WHAT YOU HAVE TO DO: Down to the final line, reproduce the entries that follow exactly.
** RECORDS PROVIDED follows **
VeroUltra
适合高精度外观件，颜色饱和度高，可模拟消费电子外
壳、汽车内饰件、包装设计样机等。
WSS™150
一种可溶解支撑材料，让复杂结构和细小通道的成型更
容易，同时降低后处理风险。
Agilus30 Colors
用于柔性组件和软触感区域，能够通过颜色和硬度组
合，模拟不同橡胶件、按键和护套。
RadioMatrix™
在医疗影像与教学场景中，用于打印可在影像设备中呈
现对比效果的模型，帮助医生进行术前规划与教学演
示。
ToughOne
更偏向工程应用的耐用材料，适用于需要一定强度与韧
** End of RECORDS PROVIDED **
ANSWER SPACE:
VeroUltra
适合高精度外观件，颜色饱和度高，可模拟消费电子外
壳、汽车内饰件、包装设计样机等。
WSS™150
一种可溶解支撑材料，让复杂结构和细小通道的成型更
容易，同时降低后处理风险。
Agilus30 Colors
用于柔性组件和软触感区域，能够通过颜色和硬度组
合，模拟不同橡胶件、按键和护套。
RadioMatrix™
在医疗影像与教学场景中，用于打印可在影像设备中呈
现对比效果的模型，帮助医生进行术前规划与教学演
示。
ToughOne
更偏向工程应用的耐用材料，适用于需要一定强度与韧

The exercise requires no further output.